ATI RN
ATI RN Exit Exam Quizlet
1. What is the most important nursing action for a patient experiencing a deep vein thrombosis (DVT)?
- A. Administer anticoagulants
- B. Encourage ambulation
- C. Apply compression stockings
- D. Monitor oxygen saturation
Correct answer: A
Rationale: Administering anticoagulants is the most crucial nursing action for a patient experiencing a deep vein thrombosis (DVT). Anticoagulants help prevent further clot formation and reduce the risk of complications such as pulmonary embolism. Encouraging ambulation, applying compression stockings, and monitoring oxygen saturation are important interventions in managing DVT, but administering anticoagulants takes priority as it directly targets the clotting process and prevents clot progression.
2. A patient is being cared for by a nurse who has a history of angina and is experiencing chest pain. Which of the following actions should the nurse take first?
- A. Administer oxygen at 2 L/min via nasal cannula.
- B. Administer nitroglycerin sublingually.
- C. Obtain a 12-lead ECG.
- D. Notify the healthcare provider.
Correct answer: C
Rationale: In a patient with a history of angina experiencing chest pain, the priority action for the nurse is to obtain a 12-lead ECG. This helps in assessing for myocardial infarction, a serious condition that requires immediate attention. Administering oxygen, nitroglycerin, or notifying the healthcare provider can be important interventions but obtaining the ECG comes first to determine the presence of myocardial infarction and guide further management.
3. A nurse is caring for a client who has a new prescription for warfarin. Which of the following laboratory values should the nurse monitor to determine the effectiveness of the medication?
- A. Hemoglobin
- B. Platelet count
- C. Prothrombin time (PT)
- D. International normalized ratio (INR)
Correct answer: D
Rationale: The correct answer is D, International normalized ratio (INR). INR is used to monitor the therapeutic effect of warfarin, an anticoagulant medication. Warfarin works by inhibiting the synthesis of vitamin K-dependent clotting factors. Monitoring the INR helps assess how well the medication is working to prevent blood clots. Choices A, B, and C are not specific indicators for monitoring the effectiveness of warfarin. Hemoglobin levels primarily assess the oxygen-carrying capacity of red blood cells, platelet count evaluates the clotting ability of blood, and PT measures the time it takes for blood to clot. While these values are important for overall health assessment, they do not directly reflect the anticoagulant effects of warfarin.
4. What is the priority intervention for a patient with dehydration?
- A. Administer IV fluids
- B. Monitor intake and output
- C. Administer oral fluids
- D. Provide electrolyte replacement
Correct answer: A
Rationale: The correct answer is to administer IV fluids.
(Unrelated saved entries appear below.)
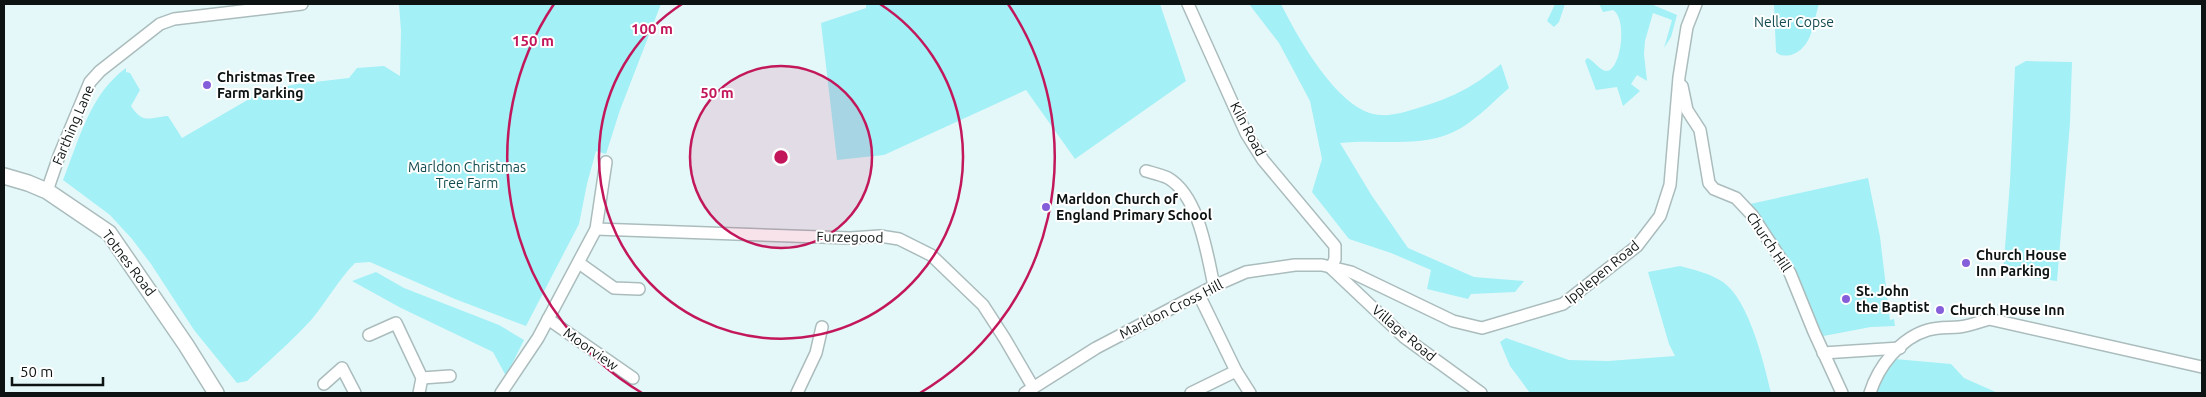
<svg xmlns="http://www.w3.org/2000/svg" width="2206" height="397" font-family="Ubuntu,sans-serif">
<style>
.green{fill:#a3f0f6}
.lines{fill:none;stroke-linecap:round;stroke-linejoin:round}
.street-casing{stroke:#abbcbd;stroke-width:14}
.secondary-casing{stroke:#abbcbd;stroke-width:18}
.street{stroke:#fff;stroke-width:11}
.secondary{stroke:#fff;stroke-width:15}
.ring{fill:none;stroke:#c2185b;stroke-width:2.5}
.poi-dot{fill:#855fd9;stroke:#fff;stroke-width:2}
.labels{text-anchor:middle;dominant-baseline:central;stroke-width:4;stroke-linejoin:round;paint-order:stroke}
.park-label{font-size:14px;fill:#114b4f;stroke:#fff}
.poi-label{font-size:14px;font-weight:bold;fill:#0d1313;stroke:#fff;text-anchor:start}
.street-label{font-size:14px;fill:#0d1313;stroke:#fff}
.centre{fill:#c2185b;stroke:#fff;stroke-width:2.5}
.ring-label{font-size:15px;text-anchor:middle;font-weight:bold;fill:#c2185b;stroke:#fff;stroke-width:4;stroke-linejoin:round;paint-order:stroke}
</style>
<rect width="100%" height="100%" fill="#e5f8f9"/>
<g class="green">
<path d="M399,4H661L620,110L606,154L596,151L587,184L579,224L526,326L455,299L370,262L355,263C338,280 327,301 312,319C292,341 269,361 247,381L237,383L194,330L151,264L132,239L110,215L63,180C79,140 90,94 126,68V72L130,73L140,90L131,106C143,124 148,118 168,116L182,138L261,92L297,84L349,78L357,68L384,66L400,76L401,31Z"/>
<polygon points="866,4 1160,4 1186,81 1075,159 1026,90 884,155 837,160 821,23 866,8"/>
<path d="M1249,4H1281C1297,36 1339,113 1380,115C1394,116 1408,111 1421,107C1456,96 1473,87 1501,64L1509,88C1493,102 1479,117 1461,128C1425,150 1380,138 1340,143L1372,196L1408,248L1474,277L1524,281L1515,292L1471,294L1468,299L1427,289L1431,270L1391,253L1349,239L1312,192L1322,159L1310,101L1279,43Z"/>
<polygon points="1555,4 1565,4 1559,22 1554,27 1547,21"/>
<path d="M1599,4H1651L1677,15L1671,37L1664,48L1672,20L1653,13L1645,41L1644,54L1647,81L1637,75L1631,84L1640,91L1623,106L1617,87L1596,90L1585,61L1587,58C1594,60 1599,70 1606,71C1621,72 1628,19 1613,10L1603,12Z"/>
<path d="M1774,4H1819C1813,22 1813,48 1791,55C1785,56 1780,56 1776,52Z"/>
<polygon points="2026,61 2072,62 2070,123 2057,281 2003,274 2010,182 2015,67"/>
<polygon points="1868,178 1880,237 1890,320 1894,319 1895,326 1871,327 1818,337 1789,263 1750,204"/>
<path d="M1680,266C1695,270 1709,273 1723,282C1749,300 1764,363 1771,393H1530L1510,366L1500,342L1506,338L1569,360L1608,361L1675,356L1669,344L1648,272Z"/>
<polygon points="376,272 404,288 499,325 524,340 506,376 493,352 401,308 352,281"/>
<polygon points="1895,359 1951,364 1964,378 1998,393 1875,393 1883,373"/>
</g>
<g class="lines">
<g class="street-casing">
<g id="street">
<polyline points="1188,4 1246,133 1263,160 1335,246 1335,259 1331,268"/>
<polyline points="1682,86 1687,110 1700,130 1709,183 1714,189 1736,198 1752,215 1790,273 1814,332 1842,393"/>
<path d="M1146,171C1153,173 1162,175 1168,178C1199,196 1207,254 1214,286"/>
<polyline points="47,191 59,156 90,82 100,71 160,24 174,19 302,4"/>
<polyline points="596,229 850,238 880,236 899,239 931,255 983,305 1005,339 1033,387"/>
<polyline points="579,263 614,288 639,289"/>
<polyline points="1332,269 1404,337 1481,393"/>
<polyline points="1199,295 1236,371 1250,393"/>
<polyline points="548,319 633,378"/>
<polyline points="369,335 396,323 422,378 419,393"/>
<polyline points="1823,353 1900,348"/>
<polyline points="422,378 450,376"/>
<polyline points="324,384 342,368 355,393"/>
<polyline points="501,393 538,338 596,229 606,162"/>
<polyline points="797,393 816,353 822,327"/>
<polyline points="1025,393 1096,348 1214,286 1246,272 1295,265 1322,265 1351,272 1453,321 1482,328 1563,304 1637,246 1660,216 1670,185 1679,77 1687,27 1696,4"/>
<polyline points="1191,393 1236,371"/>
<path d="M1870,393C1878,367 1900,338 1928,330C1938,327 1949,328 1959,327C1969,326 1979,322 1989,319L2202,367"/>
</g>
</g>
<g class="secondary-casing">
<polyline id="secondary" points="4,176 28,183 47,191 109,233 186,345 216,393"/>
</g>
<use href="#street" class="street"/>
<use href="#secondary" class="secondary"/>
</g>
<circle cx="781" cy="157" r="91" fill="#c2185b" fill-opacity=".12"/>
<g class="ring">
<circle cx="781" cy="157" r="91"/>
<path d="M880 4A182 182 0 1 1 682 4"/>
<path d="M642 393A274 274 0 0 1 554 4M1008 4A274 274 0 0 1 920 393"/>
</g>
<g class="poi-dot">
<circle cx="207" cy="85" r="5"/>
<circle cx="1046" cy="207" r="5"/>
<circle cx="1966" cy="263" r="5"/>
<circle cx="1846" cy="299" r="5"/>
<circle cx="1940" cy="310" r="5"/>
</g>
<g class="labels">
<g class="park-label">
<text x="1794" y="22">Neller Copse</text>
<text x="467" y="167">Marldon Christmas<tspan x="467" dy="16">Tree Farm</tspan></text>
</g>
<g class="poi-label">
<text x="217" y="77">Christmas Tree<tspan x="217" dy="16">Farm Parking</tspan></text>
<text x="1056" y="199">Marldon Church of<tspan x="1056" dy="16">England Primary School</tspan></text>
<text x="1976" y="255">Church House<tspan x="1976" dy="16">Inn Parking</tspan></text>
<text x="1856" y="291">St. John<tspan x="1856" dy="16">the Baptist</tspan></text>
<text x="1950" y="310">Church House Inn</text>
</g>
<g class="street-label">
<text transform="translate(73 125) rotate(-67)">Farthing Lane</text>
<text transform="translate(1248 129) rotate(62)">Kiln Road</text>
<text transform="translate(850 237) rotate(1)">Furzegood</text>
<text transform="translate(1769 242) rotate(56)">Church Hill</text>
<text transform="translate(129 263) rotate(53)">Totnes Road</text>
<text transform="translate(1602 272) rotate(-39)">Ipplepen Road</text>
<text transform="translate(1171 309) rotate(-27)">Marldon Cross Hill</text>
<text transform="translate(1404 333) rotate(40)">Village Road</text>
<text transform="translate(591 349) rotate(35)">Moorview</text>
</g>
</g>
<circle cx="781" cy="157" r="8" class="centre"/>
<g class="ring-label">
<text x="652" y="34">100 m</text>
<text x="533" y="46">150 m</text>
<text x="717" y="98">50 m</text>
</g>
<rect width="2206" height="397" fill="none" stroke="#0d1313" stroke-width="10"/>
<path d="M12 377v8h91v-8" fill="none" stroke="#0d1313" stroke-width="2.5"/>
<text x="20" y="377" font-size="15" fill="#0d1313" stroke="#ffffff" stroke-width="4" paint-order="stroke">50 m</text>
</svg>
This intervention is the priority as it helps rapidly restore hydration in patients with dehydration by delivering fluids directly into the bloodstream. Monitoring intake and output (choice B) is important but comes after providing immediate fluid resuscitation. Administering oral fluids (choice C) may not be sufficient for a patient with dehydration who requires rapid rehydration. Providing electrolyte replacement (choice D) is essential but often follows fluid resuscitation to correct any electrolyte imbalances resulting from dehydration.
5. A nurse is preparing to administer a dose of amoxicillin to a client who has an allergy to penicillin. Which of the following actions should the nurse take?
- A. Administer the medication as prescribed.
- B. Verify the client's allergy status before administering the medication.
- C. Ask the provider to prescribe a different antibiotic.
- D. Check the client's skin for any rashes before administering the medication.
Correct answer: C
Rationale: In this scenario, the nurse should ask the provider to prescribe a different antibiotic instead of administering amoxicillin to a client with a known penicillin allergy. Choice A is incorrect because administering amoxicillin to a client with a penicillin allergy can lead to an allergic reaction. Choice B is not the best option as simply verifying the client's allergy status does not address the potential harm of giving amoxicillin. Choice D is irrelevant as checking the client's skin for rashes does not address the issue of administering a potentially harmful medication. Therefore, the most appropriate action is to request a different antibiotic from the provider to ensure the safety of the client.